On Improved Training of CNN for Acoustic Source Localisation

Abstract

Convolutional Neural Networks (CNNs) are a popular choice for estimating Direction of Arrival (DoA) without explicitly estimating delays between multiple microphones. The CNN method first optimises unknown filter weights (of a CNN) by using observations and ground-truth directional information. This trained CNN is then used to predict incident directions given test observations. Most existing methods train using spectrally-flat random signals and test using speech. In this paper, which focuses on single source DoA estimation, we find that training with speech or music signals produces a relative improvement in DoA accuracy for a variety of audio classes across 16 acoustic conditions and 9 DoAs, amounting to an average improvement of around 17% and 19% respectively when compared to training with spectrally flat random signals. This improvement is also observed in scenarios in which the speech and music signals are synthesised using, for example, a Generative Adversarial Network (GAN).
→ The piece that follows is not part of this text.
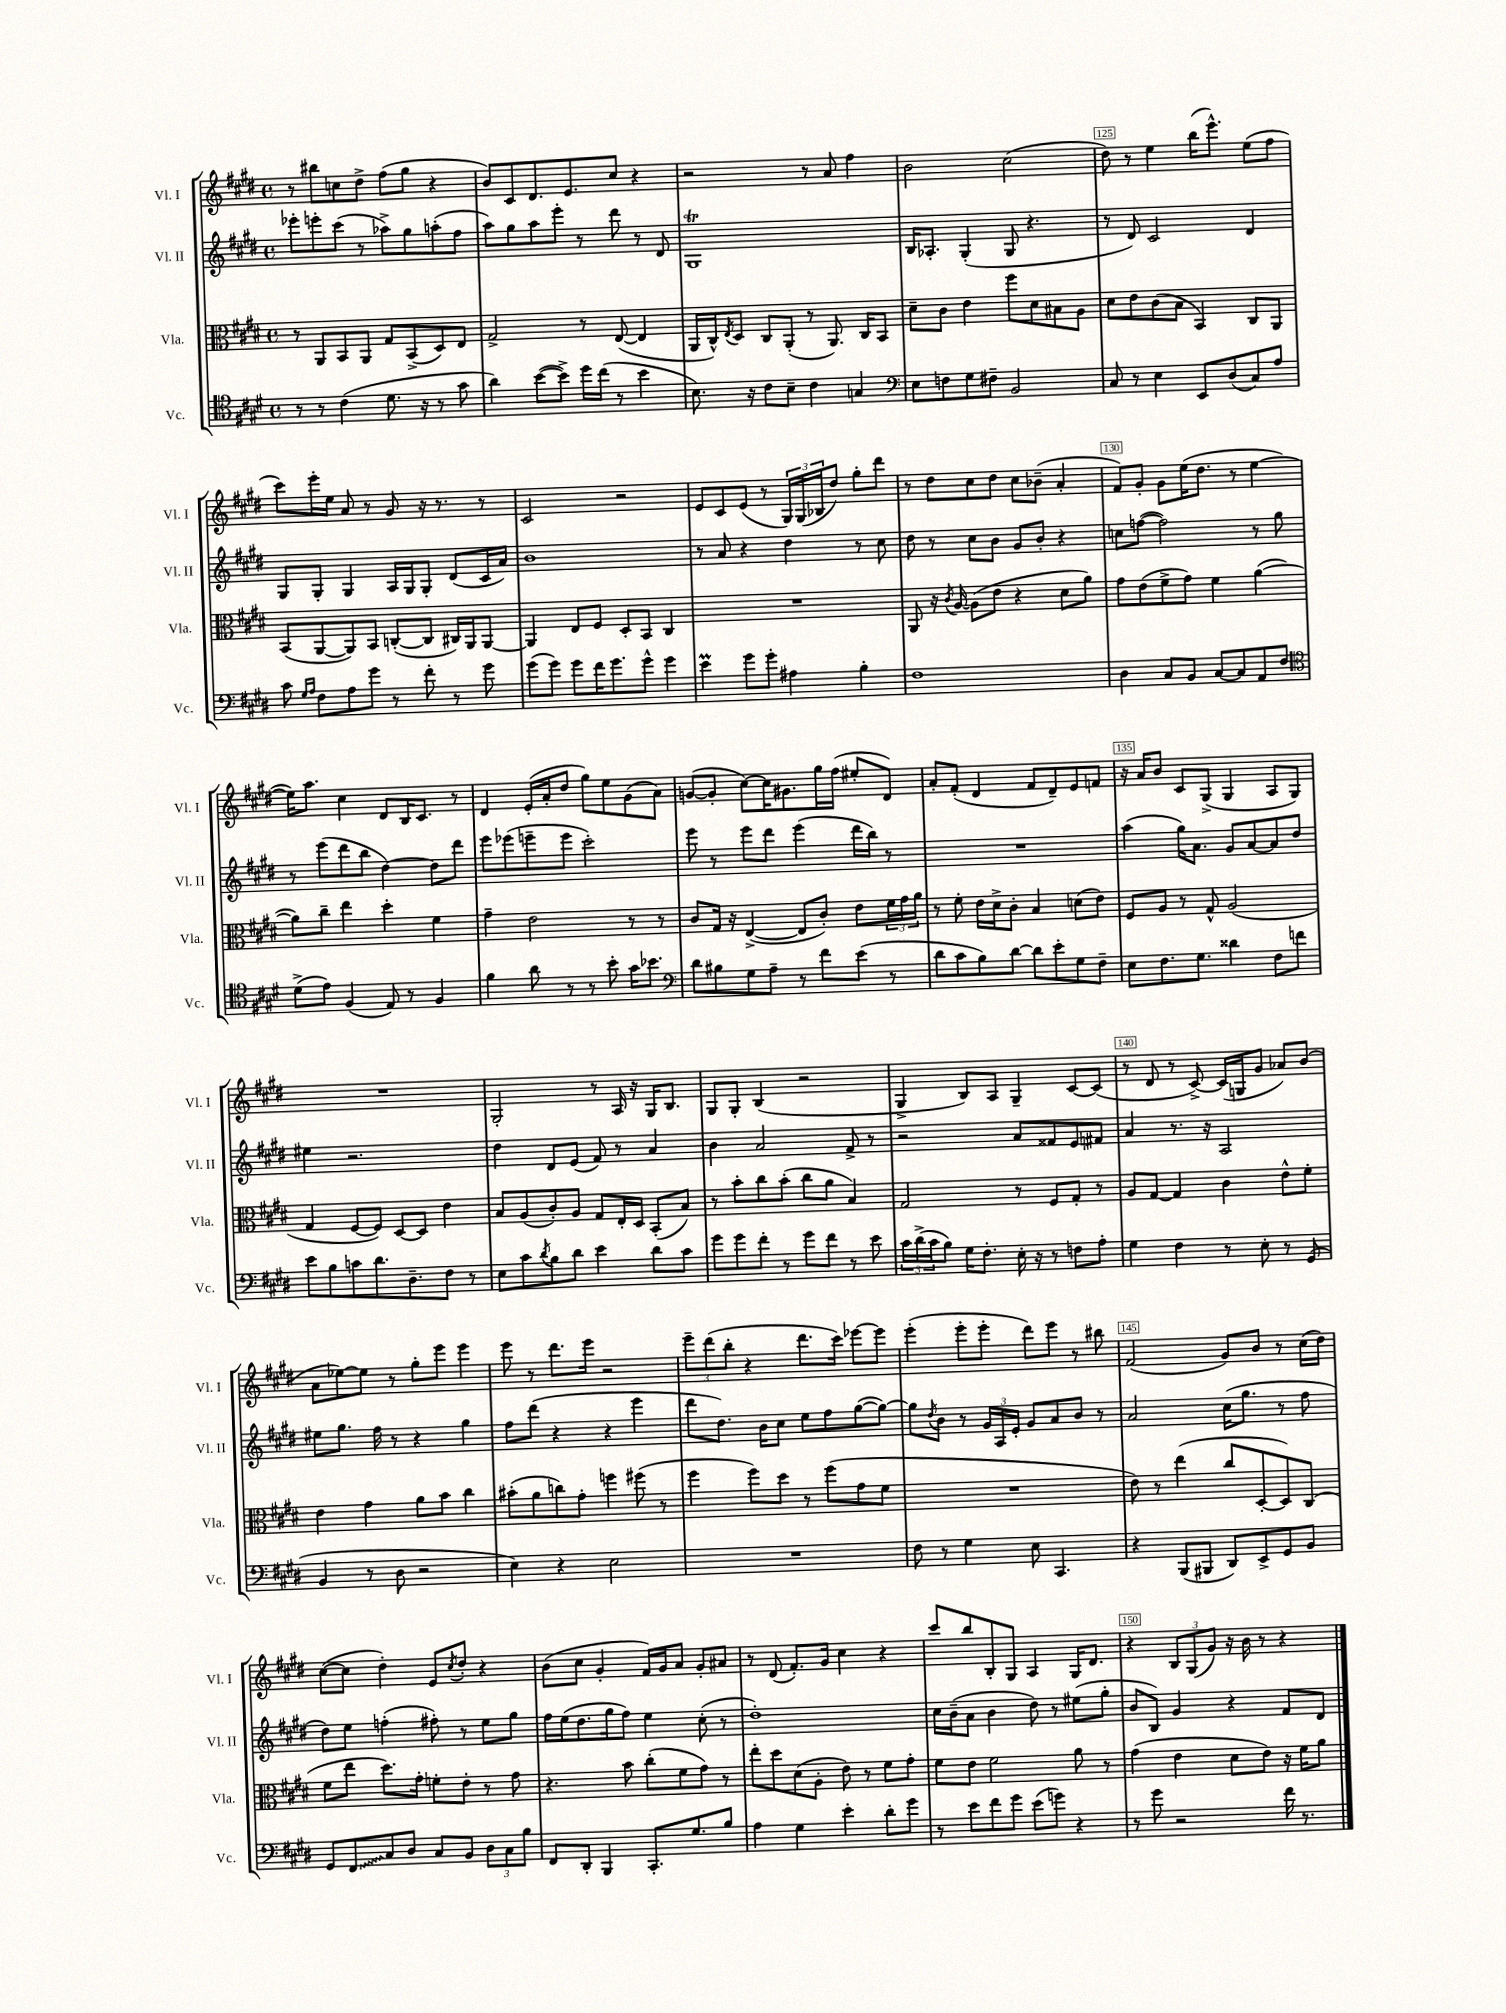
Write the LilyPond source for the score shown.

When the acoustic environments during test and training are similar and reverberant, training a CNN with speech outperforms Generalized Cross Correlation (GCC) methods by about 125%. When the test conditions are different, a CNN performs comparably. This paper takes a step towards answering open questions in the literature regarding the nature of the signals used during training, as well as the amount of data required for estimating DoA using CNNs.